» **TASK TO COMPLETE**
Find the word "công" below. Copy each line that has it.

» **INPUT DATA**
● ● ●

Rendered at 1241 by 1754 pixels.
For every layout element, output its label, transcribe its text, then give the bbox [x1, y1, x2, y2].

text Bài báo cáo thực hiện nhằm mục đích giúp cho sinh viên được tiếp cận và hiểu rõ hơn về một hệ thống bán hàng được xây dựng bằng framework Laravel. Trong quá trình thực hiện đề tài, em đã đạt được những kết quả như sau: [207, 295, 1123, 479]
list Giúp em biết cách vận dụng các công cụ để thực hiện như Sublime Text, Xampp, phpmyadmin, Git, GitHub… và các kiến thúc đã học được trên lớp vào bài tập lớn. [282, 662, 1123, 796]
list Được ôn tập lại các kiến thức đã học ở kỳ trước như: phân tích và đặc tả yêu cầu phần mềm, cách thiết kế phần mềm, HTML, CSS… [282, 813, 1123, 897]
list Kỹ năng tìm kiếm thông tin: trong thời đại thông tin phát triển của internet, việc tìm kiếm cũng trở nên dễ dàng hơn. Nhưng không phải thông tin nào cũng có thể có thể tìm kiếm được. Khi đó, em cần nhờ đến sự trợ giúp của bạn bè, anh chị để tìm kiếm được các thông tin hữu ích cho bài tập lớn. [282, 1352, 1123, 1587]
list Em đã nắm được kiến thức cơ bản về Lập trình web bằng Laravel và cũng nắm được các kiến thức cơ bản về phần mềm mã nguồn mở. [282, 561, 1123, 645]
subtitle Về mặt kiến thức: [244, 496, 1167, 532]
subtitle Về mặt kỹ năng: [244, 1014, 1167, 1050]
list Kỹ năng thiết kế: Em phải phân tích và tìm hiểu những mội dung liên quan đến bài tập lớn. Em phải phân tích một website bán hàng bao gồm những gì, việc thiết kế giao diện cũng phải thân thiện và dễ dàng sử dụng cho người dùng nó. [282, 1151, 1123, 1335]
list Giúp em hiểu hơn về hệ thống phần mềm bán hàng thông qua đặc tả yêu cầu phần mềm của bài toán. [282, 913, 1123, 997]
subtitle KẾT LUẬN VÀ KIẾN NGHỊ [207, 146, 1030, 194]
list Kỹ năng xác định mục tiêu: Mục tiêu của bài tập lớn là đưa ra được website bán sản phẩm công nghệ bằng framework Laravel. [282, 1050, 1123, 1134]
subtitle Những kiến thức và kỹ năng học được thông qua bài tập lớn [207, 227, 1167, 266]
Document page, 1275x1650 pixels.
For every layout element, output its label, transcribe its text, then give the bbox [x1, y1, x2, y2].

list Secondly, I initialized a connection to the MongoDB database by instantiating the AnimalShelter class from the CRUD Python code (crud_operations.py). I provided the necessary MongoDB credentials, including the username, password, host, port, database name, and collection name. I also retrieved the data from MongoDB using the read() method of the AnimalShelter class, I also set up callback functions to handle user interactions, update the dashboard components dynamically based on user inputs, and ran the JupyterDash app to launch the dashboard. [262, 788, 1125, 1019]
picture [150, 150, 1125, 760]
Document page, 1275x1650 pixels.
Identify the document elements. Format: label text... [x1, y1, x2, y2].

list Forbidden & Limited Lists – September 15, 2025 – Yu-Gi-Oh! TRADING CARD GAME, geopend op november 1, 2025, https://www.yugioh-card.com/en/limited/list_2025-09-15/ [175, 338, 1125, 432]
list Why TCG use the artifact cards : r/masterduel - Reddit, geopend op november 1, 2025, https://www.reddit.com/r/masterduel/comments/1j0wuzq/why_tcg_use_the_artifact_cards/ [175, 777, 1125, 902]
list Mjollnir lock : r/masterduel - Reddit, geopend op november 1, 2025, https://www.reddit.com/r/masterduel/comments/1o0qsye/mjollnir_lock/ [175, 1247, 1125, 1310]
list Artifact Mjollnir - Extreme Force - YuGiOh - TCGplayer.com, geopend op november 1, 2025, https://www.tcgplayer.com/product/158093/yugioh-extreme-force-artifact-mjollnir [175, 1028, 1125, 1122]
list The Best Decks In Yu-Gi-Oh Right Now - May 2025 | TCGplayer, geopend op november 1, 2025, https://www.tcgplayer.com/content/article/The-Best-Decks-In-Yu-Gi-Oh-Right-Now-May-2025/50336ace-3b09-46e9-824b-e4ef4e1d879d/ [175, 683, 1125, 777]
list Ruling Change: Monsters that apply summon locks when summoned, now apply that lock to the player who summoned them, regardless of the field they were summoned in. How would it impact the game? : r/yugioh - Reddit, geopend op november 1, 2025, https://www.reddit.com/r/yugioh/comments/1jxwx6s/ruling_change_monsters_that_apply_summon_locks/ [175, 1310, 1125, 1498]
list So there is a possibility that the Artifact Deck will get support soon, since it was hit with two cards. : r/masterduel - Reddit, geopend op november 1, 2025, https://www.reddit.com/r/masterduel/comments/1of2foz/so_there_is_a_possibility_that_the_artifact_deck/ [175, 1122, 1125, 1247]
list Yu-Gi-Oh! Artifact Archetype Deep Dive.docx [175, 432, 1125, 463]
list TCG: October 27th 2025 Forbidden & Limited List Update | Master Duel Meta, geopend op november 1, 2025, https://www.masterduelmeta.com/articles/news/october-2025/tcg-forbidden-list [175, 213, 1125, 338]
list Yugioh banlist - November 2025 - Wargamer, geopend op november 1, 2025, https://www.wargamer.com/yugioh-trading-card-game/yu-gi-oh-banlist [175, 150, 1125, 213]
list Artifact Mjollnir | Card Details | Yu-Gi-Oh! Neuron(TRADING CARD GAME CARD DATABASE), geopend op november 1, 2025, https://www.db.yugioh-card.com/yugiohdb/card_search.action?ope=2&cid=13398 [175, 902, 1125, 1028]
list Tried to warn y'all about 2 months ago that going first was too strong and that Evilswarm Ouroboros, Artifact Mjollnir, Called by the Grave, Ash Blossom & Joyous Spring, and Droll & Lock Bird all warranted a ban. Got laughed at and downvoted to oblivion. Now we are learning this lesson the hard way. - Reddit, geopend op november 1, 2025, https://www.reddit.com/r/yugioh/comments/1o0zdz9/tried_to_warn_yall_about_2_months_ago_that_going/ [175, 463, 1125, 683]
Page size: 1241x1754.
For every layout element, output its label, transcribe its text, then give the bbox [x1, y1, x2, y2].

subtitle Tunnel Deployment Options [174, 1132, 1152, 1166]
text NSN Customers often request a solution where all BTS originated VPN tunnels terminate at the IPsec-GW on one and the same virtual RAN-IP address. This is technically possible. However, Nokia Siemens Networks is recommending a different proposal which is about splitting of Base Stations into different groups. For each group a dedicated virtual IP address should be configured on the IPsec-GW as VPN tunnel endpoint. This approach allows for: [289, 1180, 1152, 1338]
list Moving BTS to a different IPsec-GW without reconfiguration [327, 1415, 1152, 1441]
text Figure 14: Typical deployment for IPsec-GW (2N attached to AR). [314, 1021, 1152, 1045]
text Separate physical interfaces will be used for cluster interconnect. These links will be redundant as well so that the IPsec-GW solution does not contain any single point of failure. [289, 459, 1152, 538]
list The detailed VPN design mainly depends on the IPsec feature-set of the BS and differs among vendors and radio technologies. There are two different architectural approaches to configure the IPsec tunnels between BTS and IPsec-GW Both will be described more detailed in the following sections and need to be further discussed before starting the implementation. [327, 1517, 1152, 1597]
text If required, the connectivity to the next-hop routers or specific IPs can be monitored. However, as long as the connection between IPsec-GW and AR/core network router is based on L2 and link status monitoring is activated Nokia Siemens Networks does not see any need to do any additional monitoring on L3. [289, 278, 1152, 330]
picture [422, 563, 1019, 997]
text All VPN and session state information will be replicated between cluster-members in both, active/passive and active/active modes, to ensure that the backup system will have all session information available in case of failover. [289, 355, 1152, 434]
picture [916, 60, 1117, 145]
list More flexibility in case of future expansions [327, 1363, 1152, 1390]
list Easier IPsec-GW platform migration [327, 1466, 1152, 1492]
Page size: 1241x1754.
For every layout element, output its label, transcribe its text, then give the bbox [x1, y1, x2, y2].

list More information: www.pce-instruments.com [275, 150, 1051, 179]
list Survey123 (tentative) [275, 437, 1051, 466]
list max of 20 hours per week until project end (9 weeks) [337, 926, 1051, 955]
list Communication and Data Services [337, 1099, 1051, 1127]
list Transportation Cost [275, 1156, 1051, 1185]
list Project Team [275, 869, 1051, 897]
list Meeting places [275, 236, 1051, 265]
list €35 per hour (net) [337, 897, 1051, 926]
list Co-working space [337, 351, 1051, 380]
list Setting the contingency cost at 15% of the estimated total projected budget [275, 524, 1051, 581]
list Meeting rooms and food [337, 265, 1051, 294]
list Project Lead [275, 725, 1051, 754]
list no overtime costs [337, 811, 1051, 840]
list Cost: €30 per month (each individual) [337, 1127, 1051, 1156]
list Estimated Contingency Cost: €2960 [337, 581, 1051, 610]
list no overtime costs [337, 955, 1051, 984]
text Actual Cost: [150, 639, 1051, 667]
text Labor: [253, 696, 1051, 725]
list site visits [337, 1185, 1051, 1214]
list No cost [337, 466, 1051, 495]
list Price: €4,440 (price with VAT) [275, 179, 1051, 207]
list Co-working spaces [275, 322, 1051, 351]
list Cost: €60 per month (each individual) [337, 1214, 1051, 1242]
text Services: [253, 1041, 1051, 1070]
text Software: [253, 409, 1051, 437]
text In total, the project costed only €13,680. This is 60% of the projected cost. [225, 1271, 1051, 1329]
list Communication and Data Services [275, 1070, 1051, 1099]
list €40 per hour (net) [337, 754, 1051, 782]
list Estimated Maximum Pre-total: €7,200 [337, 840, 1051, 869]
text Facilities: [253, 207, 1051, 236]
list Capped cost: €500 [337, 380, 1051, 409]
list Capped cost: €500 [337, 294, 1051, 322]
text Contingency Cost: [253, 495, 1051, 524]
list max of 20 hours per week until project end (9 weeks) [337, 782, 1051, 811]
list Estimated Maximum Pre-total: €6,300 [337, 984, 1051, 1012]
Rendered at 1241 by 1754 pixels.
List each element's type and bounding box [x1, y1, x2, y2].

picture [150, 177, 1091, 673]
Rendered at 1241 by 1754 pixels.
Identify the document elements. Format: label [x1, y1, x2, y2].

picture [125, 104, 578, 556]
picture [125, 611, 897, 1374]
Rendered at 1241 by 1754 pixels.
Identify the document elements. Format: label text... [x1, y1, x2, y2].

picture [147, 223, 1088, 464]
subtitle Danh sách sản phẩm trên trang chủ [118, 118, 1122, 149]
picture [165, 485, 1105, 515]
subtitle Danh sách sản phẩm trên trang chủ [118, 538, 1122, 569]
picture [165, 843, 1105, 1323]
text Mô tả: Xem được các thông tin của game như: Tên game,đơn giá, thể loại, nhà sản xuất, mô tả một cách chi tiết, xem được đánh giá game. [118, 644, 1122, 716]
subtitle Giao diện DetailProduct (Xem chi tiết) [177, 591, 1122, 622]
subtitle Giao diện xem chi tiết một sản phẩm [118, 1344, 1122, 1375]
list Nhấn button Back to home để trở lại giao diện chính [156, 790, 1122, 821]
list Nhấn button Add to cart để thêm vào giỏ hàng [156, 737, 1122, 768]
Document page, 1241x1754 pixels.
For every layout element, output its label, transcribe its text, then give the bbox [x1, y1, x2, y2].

● ● ●

» **TASK RESULT**
list Giúp em biết cách vận dụng các công cụ để thực hiện như Sublime Text, Xampp, phpmyadmin, Git, GitHub… và các kiến thúc đã học được trên lớp vào bài tập lớn. [282, 662, 1123, 796]
list Kỹ năng xác định mục tiêu: Mục tiêu của bài tập lớn là đưa ra được website bán sản phẩm công nghệ bằng framework Laravel. [282, 1050, 1123, 1134]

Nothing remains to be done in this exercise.